Because long-cycle wave impacts accompany groups of waves, for example when a series of high waves followed by a series of low waves usually causes the greatest anchor loads.

- When wave conditions and water levels are used for yard design or design correction facilities, long-term wave statistics or time-series data (seasonal, including annual and decade-by-decade) should be obtained as well as information on short-term storm events.

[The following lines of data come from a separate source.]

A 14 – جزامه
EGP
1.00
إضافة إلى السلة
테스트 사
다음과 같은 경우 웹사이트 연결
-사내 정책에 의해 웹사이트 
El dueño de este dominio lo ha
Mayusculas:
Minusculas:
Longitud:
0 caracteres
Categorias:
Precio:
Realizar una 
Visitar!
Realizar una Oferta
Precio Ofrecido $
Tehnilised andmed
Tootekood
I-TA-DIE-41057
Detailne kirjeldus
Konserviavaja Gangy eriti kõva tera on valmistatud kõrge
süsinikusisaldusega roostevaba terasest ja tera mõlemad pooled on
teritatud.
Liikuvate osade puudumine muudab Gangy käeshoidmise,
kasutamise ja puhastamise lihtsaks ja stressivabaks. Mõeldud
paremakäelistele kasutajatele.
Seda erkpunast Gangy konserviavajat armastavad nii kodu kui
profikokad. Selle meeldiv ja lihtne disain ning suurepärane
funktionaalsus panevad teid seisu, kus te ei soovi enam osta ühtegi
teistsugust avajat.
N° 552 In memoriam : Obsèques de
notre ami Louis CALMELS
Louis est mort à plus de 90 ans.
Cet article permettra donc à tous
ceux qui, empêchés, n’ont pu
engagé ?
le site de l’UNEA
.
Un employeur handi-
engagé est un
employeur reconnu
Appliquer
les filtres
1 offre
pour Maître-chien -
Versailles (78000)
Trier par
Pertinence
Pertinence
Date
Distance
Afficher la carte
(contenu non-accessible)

In all cases, the design should take into account the frequency distribution (and direction) of the wave energy spectrum, as longer period waves (illustrious waves) usually have greater energies (and/or come from a different direction) than shorter period higher waves in the wave spectrum.

NOTE 2 TO ENTRY:

Complex sea states (of many types) or in multiple directions can have more severe consequences for some design cases, such as payloads due to ship displacement and anchorage, creep/overflow/wave propagation, or shore response (or kinetic structures).

- In many cases, incident wave conditions are often influenced by wave-building interactions (e.g. reflection or diffraction) and design should take into account the extent to which the method of obtaining wave conditions and/or the design methodology considers or exhibits such effects.

- For certain design applications that are based on empirical relations (usually sea dikes or breakwaters), unharmonized wave conditions should be calculated based on statistical or spectral parameters such as height, periods, and directions, but the assessment of waveforms (e.g. non-breaking waves, kneading waves, surges) are important to better understand the likelihood or structural response that may occur.

NOTE 3 TO ENTRY:

Some types of facilities are suitable for adopting a reaction-based approach when the response of the building (or component) is assessed over the entire range of expected environmental loads (either statistical or sequenced over time).

Accordingly, the probability of a given reaction can be directly assessed (and described according to the concept of probability) by the input parameters that define the load.